You must get a Licence from Camra before work commences


----------



## travelling-man

We're not buying the house the price was for now but FWIW, it was right beside the River Alva so I'd have thought that was why they guaranteed finding water within 100 m.


----------



## The Patriot

Hi there travelling-man,
We have to dig a new borehole as our old one seems to have collapsed, have you by any chance got the contact details of the company that gave you the best quote.

Many thanks and kind regards

Gonzalo


----------



## The Patriot

*Borehole cost*

Hi there all, 

Can any of you guys recommend a company that digs boreholes.
We have had an estimate and it came out over 6000 euros.

Our borehole was cleaned but it has possibly collapsed due to being an old metal liner that's about 20 years old.
The new pump keeps stopping as there is sand in the water that is seizing it up and tripping the fuse board, the pump is at about 116 meters deep. the borehole total depth is a bout 140 meters.

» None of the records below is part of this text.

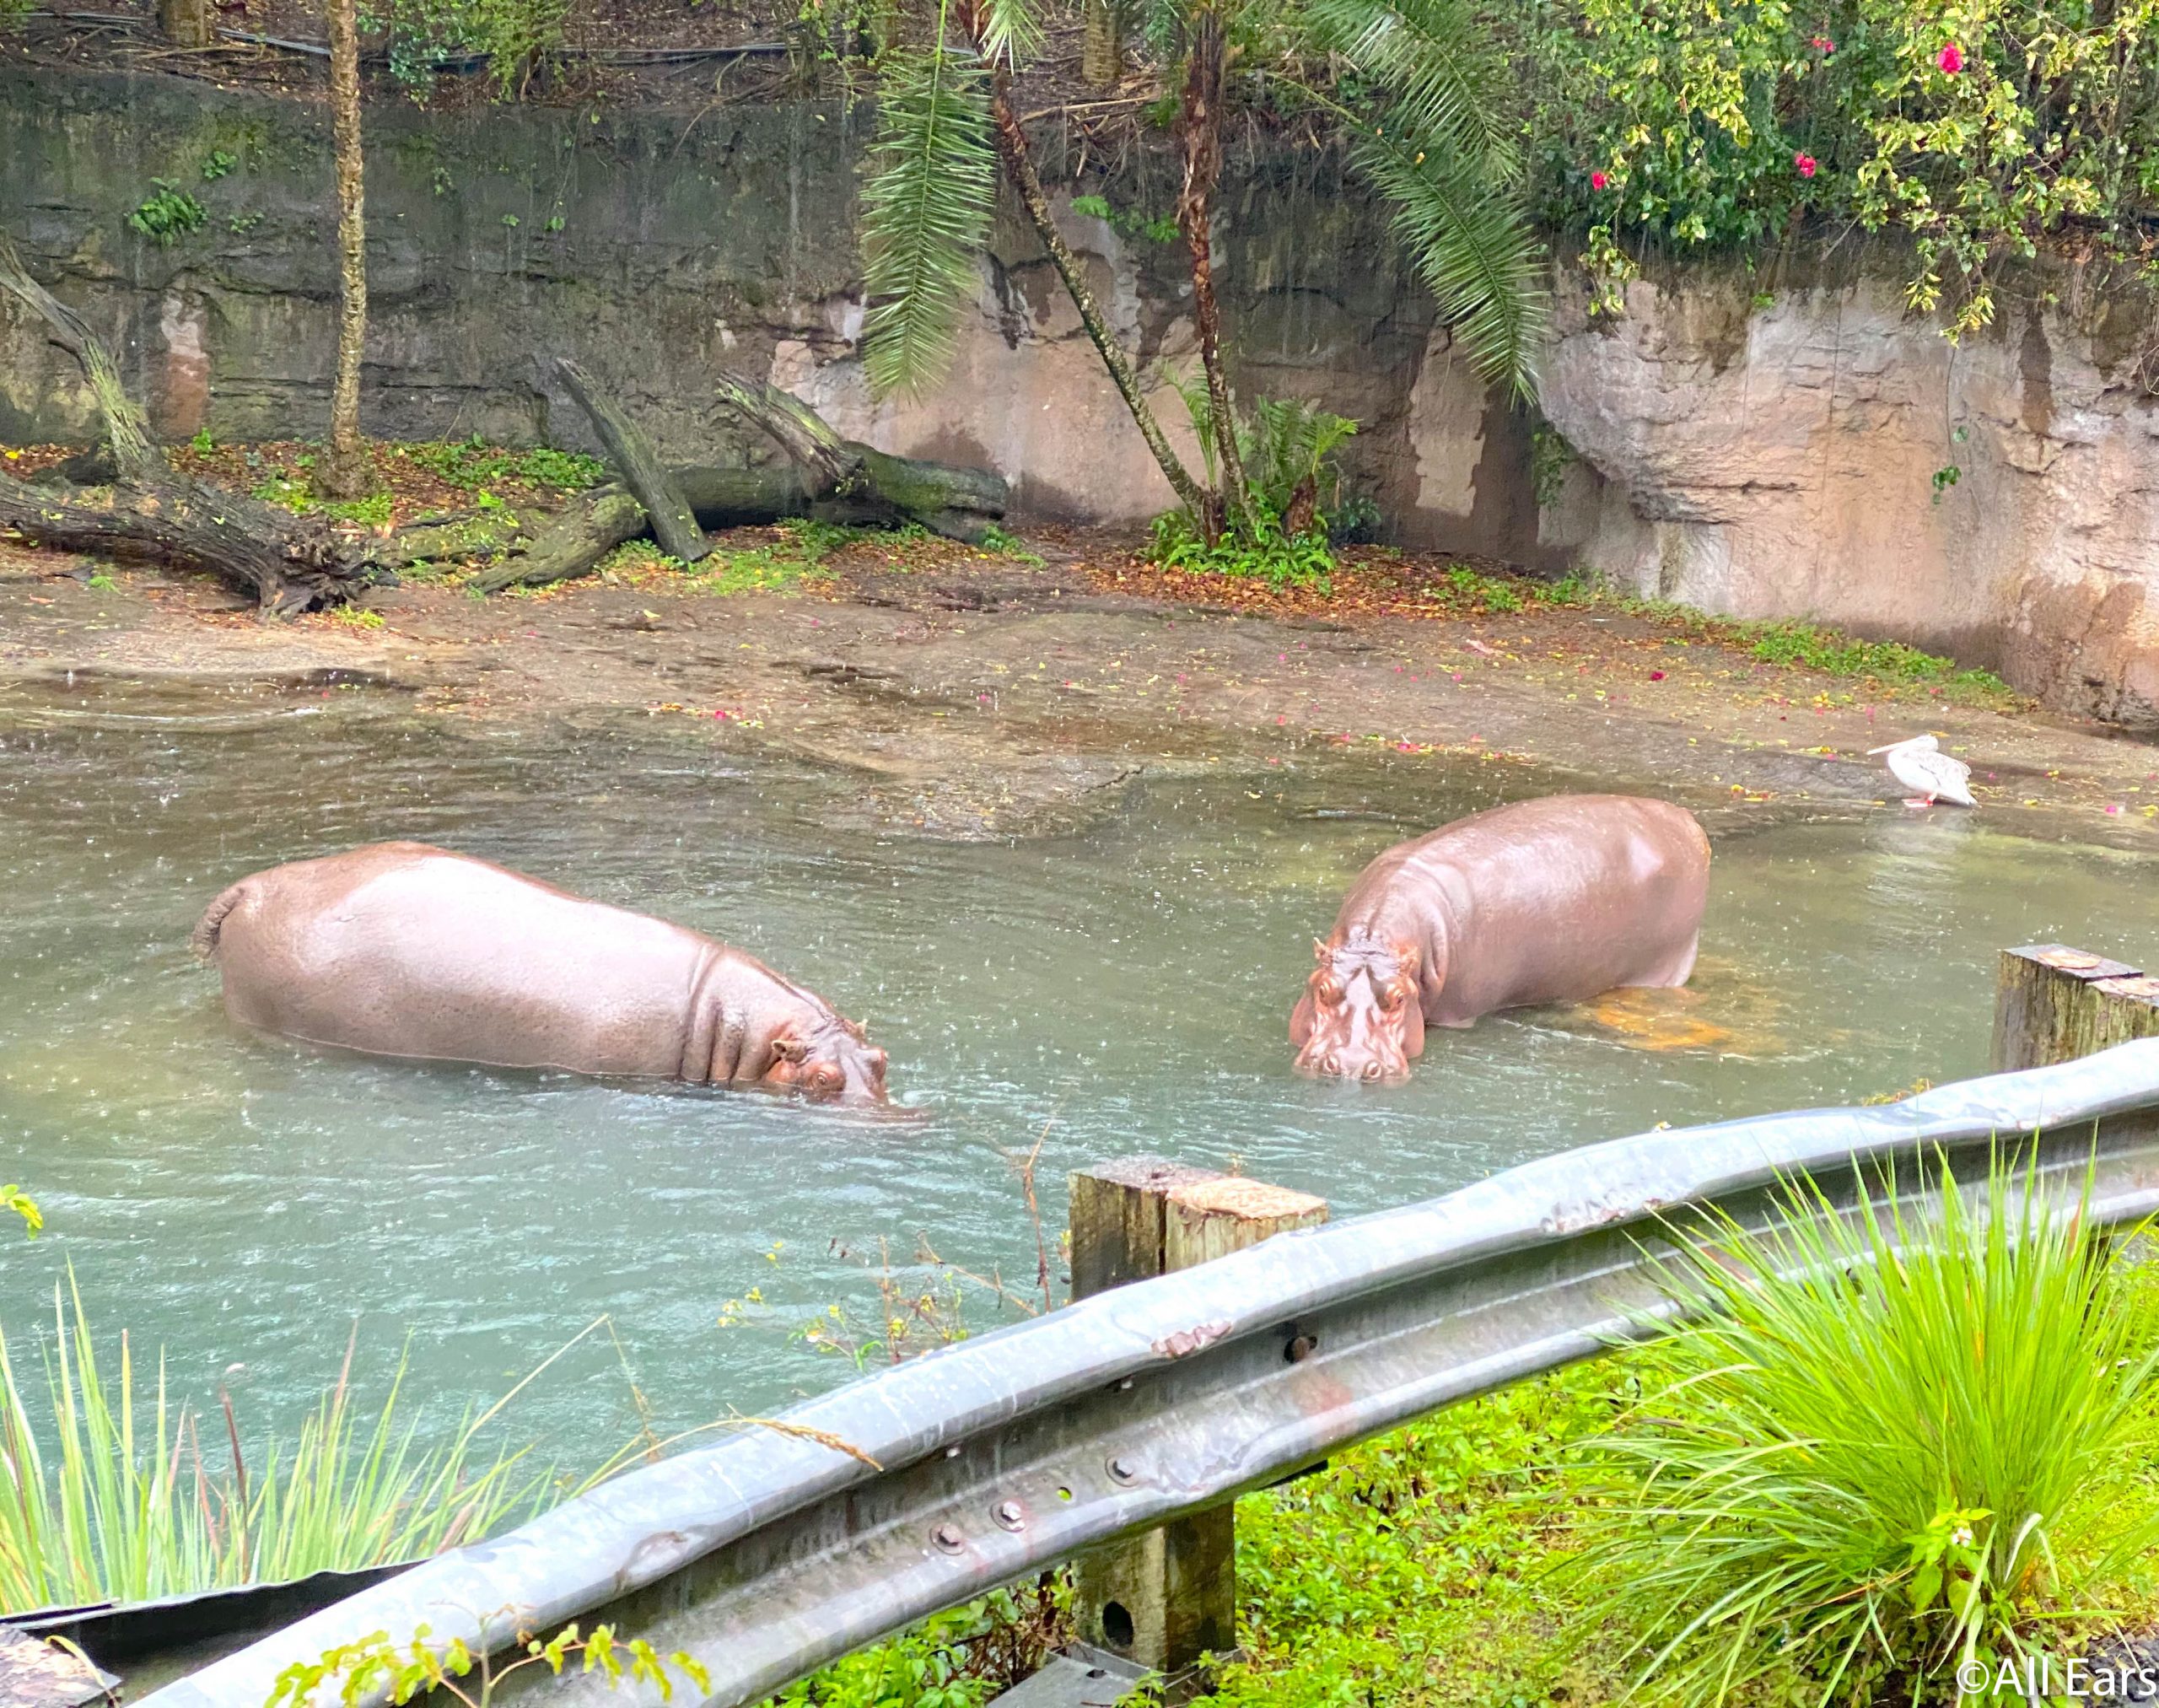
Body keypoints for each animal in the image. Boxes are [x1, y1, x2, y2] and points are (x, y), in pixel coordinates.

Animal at [1286, 799, 1709, 1084]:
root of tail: (1687, 822)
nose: (1351, 1064)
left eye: (1399, 999)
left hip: (1667, 965)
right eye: (1321, 989)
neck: (1374, 946)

I think we need to dig a new borehole.

We are near Tomar close to Ourem/Santarem

I am hoping to get a cheaper quote if possible.

Thanks all


----------



## canoeman

Can't they line existing? a new bore hole would reguire a new permission and it might be refused


----------



## The Patriot

*Borehole*

Hi Canoeman,

We thought about that, but the bore is a bout six inches in diameter and the pump is four inches, so it wont leave much room to put in a liner I think.
Any other ideas would be very welcome.


----------